┌─ AUSGEWÄHLTER TEXT
Landwirte sind als Unternehmer gefragt

"Landwirtschaft trifft Volksbank" zeigt Handlungsfelder auf

Experten und Landwirte im Dialog – das Forum „Landwirtschaft trifft Volksbank“ zeigte in der Bürener Niedermühle Lösungsansätze und Wege auf, die der heimischen Landwirtschaft auch in Zukunft Perspektiven bieten. Darüber diskutierten Kreislandwirt Stefan Belke (HSK), Kreislandwirt Johannes Giesguth (Kreis Paderborn), Referent Dr. Christian Bickert, Stefan Berens (Landwirtschaftskammer NRW), Agrarberater Bernhard Leifeld, Bankvorstand Thorsten Wolff und Agrarberater Sebastian Dreier (von links).

Büren. Landwirte stehen heutzutage vor großen Herausforderungen: Stark schwankende Erträge und die zunehmende Regulierung traditioneller Produktionsverfahren machen es immer anspruchsvoller, Höfe nachhaltig zu bewirtschaften. Wie können Landwirtinnen und Landwirte unter diesen Bedingungen ihre Betriebe fit für die Zukunft machen? Wohin geht die Reise für die Landwirtschaft in der Region?
Über diese Fragen sprach Dr. Christian Bickert als stellvertretender Chefredakteur der DLG Mitteilungen auf dem zweiten landwirtschaftlichen Unternehmerdialog „Landwirtschaft trifft Volksbank“. In seiner Begrüßung unterstrich Bankvorstand Thorsten Wolff die große Bedeutung der Landwirtschaft für die Region – das zeige sich auch im Kreditvolumen der Volksbank: Über 15 Prozent aller Kredite im gewerblichen Bereich gehen in die Landwirtschaft und darüber hinaus sind viele Wirtschaftszweige damit verbunden. „Mit unseremneuen Veranstaltung "Landwirtschaft trifft Volksbank" wollen wir nach vorn schauen und gemeinsam über neue Impulse sprechen.“ Anschließend hinterfragte Kreislandwirt Johannes Giesguth in seinem Grußwort kritisch die aktuellen Entwicklungen, denen die Landwirtschaft heute ausgesetzt ist. Die Agrarberater Sebastian Dreier und Bernhard Leifeld analysierten unter dem Stichwort „Balance halten in dynamischen Zeiten“ das Geschäftsfeld Landwirtschaft und wagten einen Ausblick auf die Megatrends für 2017. „Die Landwirte stehen insgesamt vor einer schwierigen Situation“, betonte der Referent Dr. Christian Bickert. Angesichts der niedrigen Preise für Agrarprodukte sei es derzeit nicht leicht, die Höfe profitabel zu bewirtschaften.
└─
┌─ DATENAUSZUG
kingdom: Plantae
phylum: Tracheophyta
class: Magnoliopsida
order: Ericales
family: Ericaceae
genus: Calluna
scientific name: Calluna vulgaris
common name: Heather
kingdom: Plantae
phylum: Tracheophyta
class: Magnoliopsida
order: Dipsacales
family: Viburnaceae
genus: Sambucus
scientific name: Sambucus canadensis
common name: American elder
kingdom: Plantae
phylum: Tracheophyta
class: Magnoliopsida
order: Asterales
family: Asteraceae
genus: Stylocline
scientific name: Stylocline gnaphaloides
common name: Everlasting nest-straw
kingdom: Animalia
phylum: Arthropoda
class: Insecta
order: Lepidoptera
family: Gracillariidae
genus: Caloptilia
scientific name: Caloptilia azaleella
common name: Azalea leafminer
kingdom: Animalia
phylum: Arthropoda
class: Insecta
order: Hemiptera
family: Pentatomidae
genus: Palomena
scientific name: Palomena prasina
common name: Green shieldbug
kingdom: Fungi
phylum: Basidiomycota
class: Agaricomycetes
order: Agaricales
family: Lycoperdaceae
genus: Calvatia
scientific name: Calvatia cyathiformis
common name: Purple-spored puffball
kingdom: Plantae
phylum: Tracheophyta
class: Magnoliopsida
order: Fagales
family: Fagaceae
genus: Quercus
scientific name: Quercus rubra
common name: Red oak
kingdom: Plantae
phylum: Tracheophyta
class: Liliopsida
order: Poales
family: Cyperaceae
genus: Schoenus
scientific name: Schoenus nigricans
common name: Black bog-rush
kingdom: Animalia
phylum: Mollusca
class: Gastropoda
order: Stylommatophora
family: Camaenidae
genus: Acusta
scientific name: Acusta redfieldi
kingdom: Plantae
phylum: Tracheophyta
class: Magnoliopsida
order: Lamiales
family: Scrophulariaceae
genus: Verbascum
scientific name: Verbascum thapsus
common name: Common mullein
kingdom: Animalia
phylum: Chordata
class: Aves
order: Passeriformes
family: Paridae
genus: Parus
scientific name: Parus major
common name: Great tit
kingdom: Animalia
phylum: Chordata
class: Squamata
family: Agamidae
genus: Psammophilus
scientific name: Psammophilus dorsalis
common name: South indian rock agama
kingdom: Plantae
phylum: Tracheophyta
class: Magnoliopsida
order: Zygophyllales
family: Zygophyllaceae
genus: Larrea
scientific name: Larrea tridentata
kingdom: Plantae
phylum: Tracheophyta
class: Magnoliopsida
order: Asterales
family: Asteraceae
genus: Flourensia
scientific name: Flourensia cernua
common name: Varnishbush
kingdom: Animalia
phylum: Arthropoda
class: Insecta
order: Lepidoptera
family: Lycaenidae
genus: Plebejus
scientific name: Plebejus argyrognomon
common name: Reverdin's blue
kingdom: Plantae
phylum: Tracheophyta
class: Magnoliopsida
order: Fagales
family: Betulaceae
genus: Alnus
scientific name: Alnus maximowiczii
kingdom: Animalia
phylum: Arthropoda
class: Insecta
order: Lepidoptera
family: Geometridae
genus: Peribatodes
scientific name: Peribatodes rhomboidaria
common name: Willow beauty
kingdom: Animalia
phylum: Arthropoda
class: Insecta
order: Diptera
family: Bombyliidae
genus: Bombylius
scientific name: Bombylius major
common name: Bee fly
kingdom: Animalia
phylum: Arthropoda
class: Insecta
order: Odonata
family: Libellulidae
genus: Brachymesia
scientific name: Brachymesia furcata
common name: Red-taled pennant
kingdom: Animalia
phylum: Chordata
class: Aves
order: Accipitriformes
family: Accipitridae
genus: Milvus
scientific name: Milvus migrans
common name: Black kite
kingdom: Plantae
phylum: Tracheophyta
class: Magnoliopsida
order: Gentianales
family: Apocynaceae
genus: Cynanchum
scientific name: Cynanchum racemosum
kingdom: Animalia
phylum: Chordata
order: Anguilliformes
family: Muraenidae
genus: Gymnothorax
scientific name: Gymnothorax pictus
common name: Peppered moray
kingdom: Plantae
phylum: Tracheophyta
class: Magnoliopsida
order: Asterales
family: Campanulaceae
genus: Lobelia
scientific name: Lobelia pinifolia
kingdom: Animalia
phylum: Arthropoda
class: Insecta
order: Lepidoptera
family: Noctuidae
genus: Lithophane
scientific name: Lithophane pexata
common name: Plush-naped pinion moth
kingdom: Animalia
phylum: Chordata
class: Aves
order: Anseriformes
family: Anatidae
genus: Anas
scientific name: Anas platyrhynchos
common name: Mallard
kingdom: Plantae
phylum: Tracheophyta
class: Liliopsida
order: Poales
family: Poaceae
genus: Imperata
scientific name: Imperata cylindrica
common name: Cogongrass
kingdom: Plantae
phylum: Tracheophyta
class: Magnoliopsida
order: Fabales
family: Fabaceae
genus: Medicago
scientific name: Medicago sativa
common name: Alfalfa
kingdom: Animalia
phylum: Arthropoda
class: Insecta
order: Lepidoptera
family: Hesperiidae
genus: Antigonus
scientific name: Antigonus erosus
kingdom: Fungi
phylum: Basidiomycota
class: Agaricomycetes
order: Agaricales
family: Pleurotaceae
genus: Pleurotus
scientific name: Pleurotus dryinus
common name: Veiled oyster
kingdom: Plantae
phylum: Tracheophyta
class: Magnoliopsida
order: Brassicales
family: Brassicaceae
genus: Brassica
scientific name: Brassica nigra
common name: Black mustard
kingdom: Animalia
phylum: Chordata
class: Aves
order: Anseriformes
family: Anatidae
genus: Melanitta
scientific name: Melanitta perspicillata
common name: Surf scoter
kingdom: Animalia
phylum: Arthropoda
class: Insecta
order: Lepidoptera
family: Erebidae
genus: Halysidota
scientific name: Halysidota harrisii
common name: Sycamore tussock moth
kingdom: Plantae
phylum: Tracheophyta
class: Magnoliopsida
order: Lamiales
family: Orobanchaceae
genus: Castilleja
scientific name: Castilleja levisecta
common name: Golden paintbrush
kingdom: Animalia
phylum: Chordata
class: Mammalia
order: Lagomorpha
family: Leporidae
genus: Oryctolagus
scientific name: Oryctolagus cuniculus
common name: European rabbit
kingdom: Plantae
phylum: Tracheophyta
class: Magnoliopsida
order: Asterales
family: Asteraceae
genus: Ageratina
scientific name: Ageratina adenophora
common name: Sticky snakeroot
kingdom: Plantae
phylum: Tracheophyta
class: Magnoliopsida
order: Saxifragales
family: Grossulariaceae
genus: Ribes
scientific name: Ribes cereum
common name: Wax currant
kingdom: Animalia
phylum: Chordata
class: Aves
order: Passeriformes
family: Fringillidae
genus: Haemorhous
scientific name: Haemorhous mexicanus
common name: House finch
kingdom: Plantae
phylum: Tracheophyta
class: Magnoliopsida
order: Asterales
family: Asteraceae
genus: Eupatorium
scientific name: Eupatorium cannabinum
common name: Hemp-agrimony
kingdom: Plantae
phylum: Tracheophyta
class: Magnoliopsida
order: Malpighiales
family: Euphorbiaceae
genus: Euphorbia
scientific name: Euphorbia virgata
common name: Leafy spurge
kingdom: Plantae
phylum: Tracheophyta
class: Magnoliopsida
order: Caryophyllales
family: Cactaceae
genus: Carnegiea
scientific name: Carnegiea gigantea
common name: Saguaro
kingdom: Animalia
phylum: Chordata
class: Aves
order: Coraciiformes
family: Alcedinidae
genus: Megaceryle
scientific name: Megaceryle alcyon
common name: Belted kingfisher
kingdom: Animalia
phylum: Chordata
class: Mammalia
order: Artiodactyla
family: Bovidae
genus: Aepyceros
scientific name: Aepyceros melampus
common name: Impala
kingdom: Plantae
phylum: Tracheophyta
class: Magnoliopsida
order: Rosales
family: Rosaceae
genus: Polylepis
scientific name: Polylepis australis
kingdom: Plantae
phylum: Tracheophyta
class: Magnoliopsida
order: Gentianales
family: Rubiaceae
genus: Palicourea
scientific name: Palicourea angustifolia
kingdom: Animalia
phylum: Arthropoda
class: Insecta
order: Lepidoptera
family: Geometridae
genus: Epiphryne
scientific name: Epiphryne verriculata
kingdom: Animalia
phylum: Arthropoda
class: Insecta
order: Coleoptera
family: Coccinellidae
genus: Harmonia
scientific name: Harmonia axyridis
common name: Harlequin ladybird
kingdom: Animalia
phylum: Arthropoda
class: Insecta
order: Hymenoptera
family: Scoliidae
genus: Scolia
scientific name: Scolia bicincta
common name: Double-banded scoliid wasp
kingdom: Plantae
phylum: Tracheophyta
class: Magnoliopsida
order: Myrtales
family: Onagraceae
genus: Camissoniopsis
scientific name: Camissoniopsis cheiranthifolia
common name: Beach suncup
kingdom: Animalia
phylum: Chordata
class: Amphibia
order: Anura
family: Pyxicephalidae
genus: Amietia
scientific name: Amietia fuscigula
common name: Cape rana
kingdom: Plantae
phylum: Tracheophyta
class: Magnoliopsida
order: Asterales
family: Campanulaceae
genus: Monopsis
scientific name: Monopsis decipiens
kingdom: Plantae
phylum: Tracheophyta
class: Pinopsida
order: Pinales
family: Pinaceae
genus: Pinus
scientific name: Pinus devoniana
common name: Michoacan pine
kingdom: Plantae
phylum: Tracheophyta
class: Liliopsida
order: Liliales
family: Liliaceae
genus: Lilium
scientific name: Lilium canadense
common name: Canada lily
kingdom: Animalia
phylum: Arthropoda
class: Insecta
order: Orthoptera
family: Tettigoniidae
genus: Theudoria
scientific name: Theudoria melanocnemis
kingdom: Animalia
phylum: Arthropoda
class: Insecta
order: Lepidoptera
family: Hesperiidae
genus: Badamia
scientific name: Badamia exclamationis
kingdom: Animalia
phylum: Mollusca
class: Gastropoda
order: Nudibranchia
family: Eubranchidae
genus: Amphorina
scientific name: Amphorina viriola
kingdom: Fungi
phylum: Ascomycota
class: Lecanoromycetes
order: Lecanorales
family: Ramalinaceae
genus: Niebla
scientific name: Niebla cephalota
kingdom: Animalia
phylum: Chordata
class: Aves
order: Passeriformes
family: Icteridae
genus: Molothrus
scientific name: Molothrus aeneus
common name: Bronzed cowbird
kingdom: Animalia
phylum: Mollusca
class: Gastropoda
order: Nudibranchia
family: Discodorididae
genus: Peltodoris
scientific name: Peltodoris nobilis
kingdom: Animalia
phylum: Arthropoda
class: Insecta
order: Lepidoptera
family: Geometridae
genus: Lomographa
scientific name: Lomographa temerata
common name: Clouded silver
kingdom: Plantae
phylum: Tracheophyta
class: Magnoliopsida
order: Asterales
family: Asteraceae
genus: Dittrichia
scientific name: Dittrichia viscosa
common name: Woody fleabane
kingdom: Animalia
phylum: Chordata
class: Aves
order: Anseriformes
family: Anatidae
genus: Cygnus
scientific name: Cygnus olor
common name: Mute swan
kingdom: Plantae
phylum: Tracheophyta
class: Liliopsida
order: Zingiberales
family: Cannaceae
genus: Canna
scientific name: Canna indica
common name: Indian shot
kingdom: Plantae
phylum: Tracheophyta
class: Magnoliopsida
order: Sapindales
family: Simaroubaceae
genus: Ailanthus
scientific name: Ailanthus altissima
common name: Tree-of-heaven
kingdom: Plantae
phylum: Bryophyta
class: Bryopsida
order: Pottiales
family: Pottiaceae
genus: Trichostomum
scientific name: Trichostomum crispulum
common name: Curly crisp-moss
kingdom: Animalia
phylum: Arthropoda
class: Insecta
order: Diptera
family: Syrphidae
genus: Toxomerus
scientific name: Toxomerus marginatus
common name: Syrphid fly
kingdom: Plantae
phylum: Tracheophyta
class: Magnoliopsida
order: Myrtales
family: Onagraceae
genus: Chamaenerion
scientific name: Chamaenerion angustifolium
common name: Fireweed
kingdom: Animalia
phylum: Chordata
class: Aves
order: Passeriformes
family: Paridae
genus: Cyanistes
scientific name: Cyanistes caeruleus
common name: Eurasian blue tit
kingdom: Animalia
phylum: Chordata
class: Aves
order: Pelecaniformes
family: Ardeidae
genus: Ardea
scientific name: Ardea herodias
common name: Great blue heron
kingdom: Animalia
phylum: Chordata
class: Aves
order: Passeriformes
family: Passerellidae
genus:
└─
*ÜBUNGSAUFGABEN*
1 – Nenne alle Personen, die im Text über das Forum „Landwirtschaft trifft Volksbank“ in dem Satz aufgeführt werden, der mit „Darüber diskutierten“ beginnt.
2 – Schreibe aus dem Text über das Forum „Landwirtschaft trifft Volksbank“ den Abschnitt ab, der mit den Worten „Büren. Landwirte stehen“ anfängt, und höre nach den Worten „in der Region?“ auf.
Die Einträge werden hier nicht gebraucht.

*LÖSUNGEN*
1 – Stefan Belke, Johannes Giesguth, Dr. Christian Bickert, Stefan Berens, Bernhard Leifeld, Thorsten Wolff, Sebastian Dreier

2 –
Büren. Landwirte stehen heutzutage vor großen Herausforderungen: Stark schwankende Erträge und die zunehmende Regulierung traditioneller Produktionsverfahren machen es immer anspruchsvoller, Höfe nachhaltig zu bewirtschaften. Wie können Landwirtinnen und Landwirte unter diesen Bedingungen ihre Betriebe fit für die Zukunft machen? Wohin geht die Reise für die Landwirtschaft in der Region?